Thinking about what we want to be alerted about
Thinking about the broad subject of what we probably want for metrics, alerting, and so on leads pretty much straight to the obvious question of what do we want to be alerted about in the first place. It may seem peculiar to have to ask this, but we've sort of drifted into our current set of alerts and non-alerts over time (probably like many places). So our current alerts are some combination of things that seemed obvious at the time, things we added in reaction to stuff that happened, and things that haven't been annoying enough yet to turn off. This is probably not what we actually want to alert on or what we would alert on if we were starting over from scratch (which we probably are going to).
For many people the modern day answer here is pretty straightforward (eg); you alert if your user-facing service is down or significantly impaired so that it's visible to people. You may also alert on early warning signs that this is going to happen if you don't do something fairly soon. We're in an unusual environment in that we don't really run services like this, and in many cases there is nothing we can do about impaired user visible stuff. An obvious case is that if people fill up their filesystem, well, that's how much storage they bought. A less obvious case is that if our IMAP server is wallowing, it's quite possible that there's nothing wrong as such that we can fix, it's just slow because lots of people are using it.

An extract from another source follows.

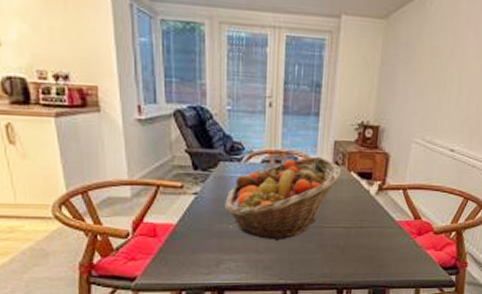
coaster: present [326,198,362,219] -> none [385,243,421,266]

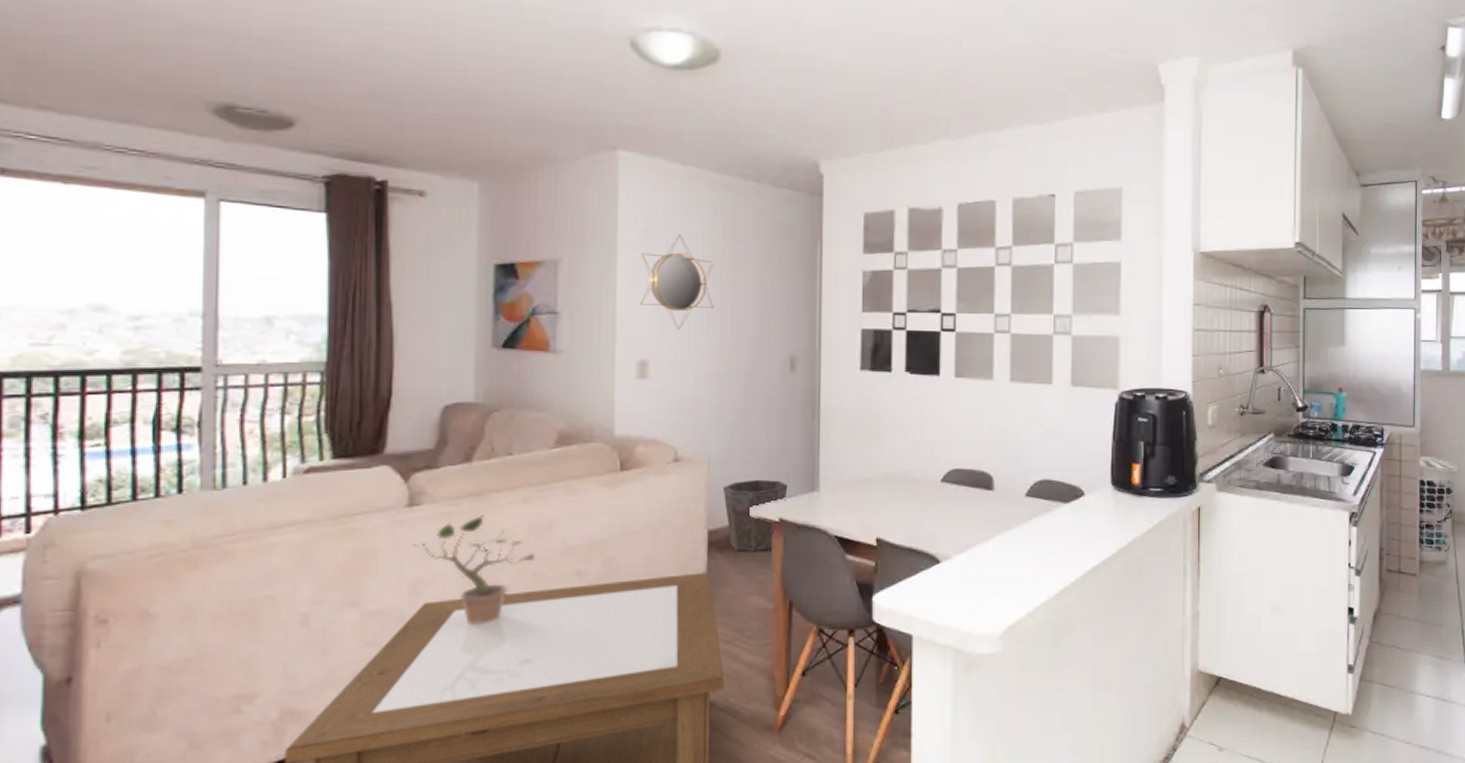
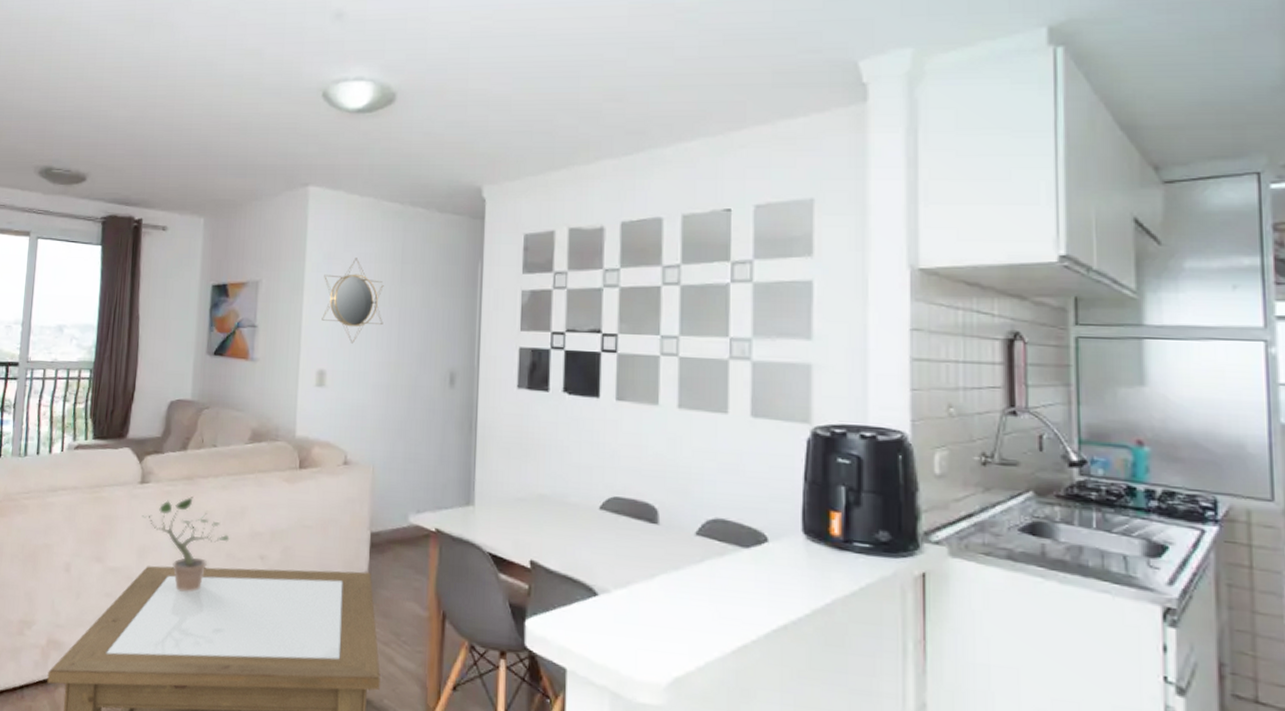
waste bin: present [722,479,788,552] -> none [385,488,444,559]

My current thoughts are that we want to be alerted on the following things:
- Actual detected outages, for both hosts and some readily
checkable services. Almost all of our hosts are pets, so we definitely care if one goes
down and we're going to actively try to bring it back up
I expect this to be our primary source of alerts.
- Indicators that are good signs of actual outages that we can't
detect directly, such as a significant rise in machine room
temperature as a good sign of AC failure or serious problems.

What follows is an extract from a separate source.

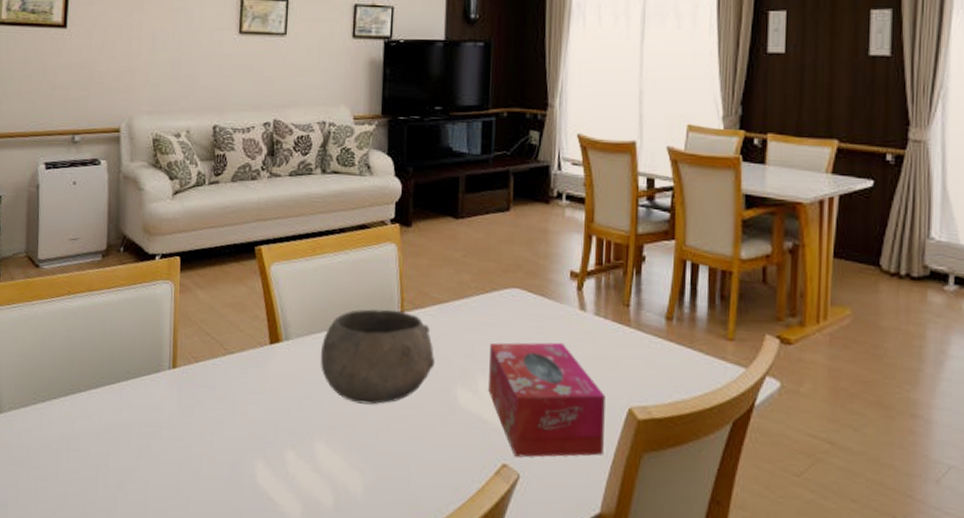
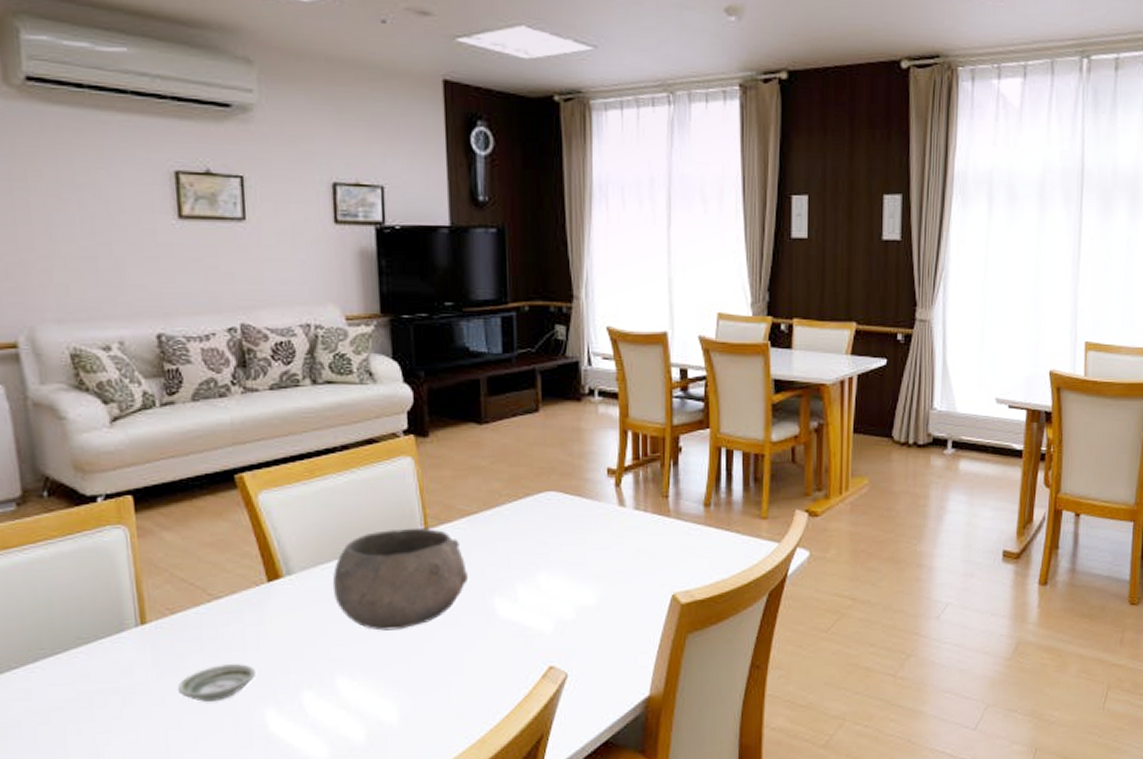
saucer: none [193,413,251,446] -> present [178,664,255,702]
tissue box: present [488,342,605,458] -> none [526,540,650,657]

- Things that very strongly presage actual outages. One example
for us is
/var/mailgetting too full, because if it fills up entirely a lot of email stuff will stop working very well.
(I'm not sure we have very many of the latter two types.)

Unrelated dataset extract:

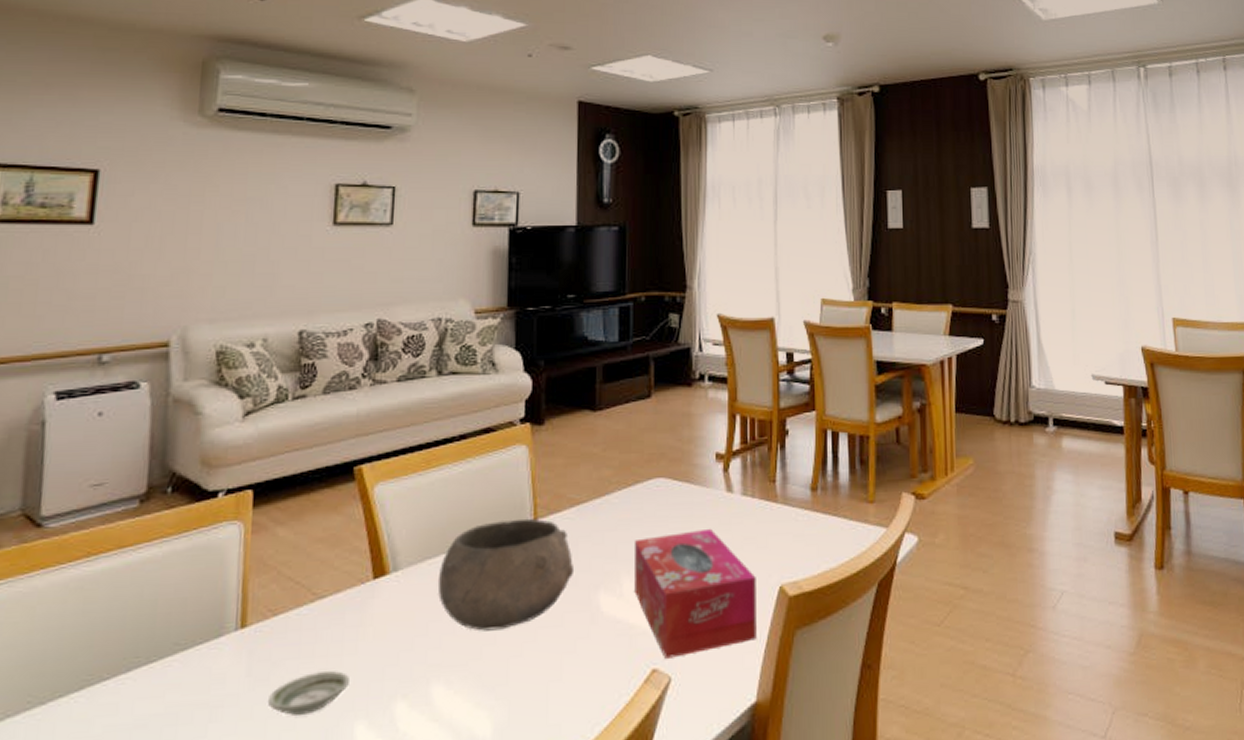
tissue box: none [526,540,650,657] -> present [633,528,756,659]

If we use a weak sense of 'alerting' that is more 'informing' than 'poking us to do something', there may also be a use in alerting us about things that are sufficiently crucial but that we probably can't do anything about. If the department's administrative staff fill up all of their disk space, our hands are tied but at least we can know why they're suddenly having problems. This only works if the resulting alerts are infrequent.
(One possible answer here is that we should deal with 'be informed' cases by having some dashboards instead. Then if someone reports problems, we can turn to our dashboards and say 'ah, it looks like <X> happened'.)
Detecting that hosts are down is fairly straightforward; our traditional approach is to check to see if a host pings and if it answers on port 22 with a SSH banner. Detecting when services are down is potentially quite complicated, so I suspect that we want to limit ourselves to simple checks of straightforward things that are definitely indicators of problems rather than spending a lot of effort building end to end tests or figuring out excessively clever ways of, say, checking that our DHCP server is actually giving out DHCP leases. Checking whether all of our mail handling machines respond to SMTP connections is crude, but it has the twin virtues that it's easy and if it fails, we definitely know that we have a problem.
I'm not sure if this is less or more alerts than what we've currently wound up with, and in a sense it doesn't matter. What I'm most interesting in is having a framework where we can readily answer the question 'should we alert on <X>?', or at least have a general guide for it.
(One implication of our primary source of alerts being detected outages is that status checks are probably the most important thing to have good support for in a future alert system. Another one is that we need to figure out if and how we can detect certain sorts of outages, like a NFS server stopping responding instead of just getting really slow.)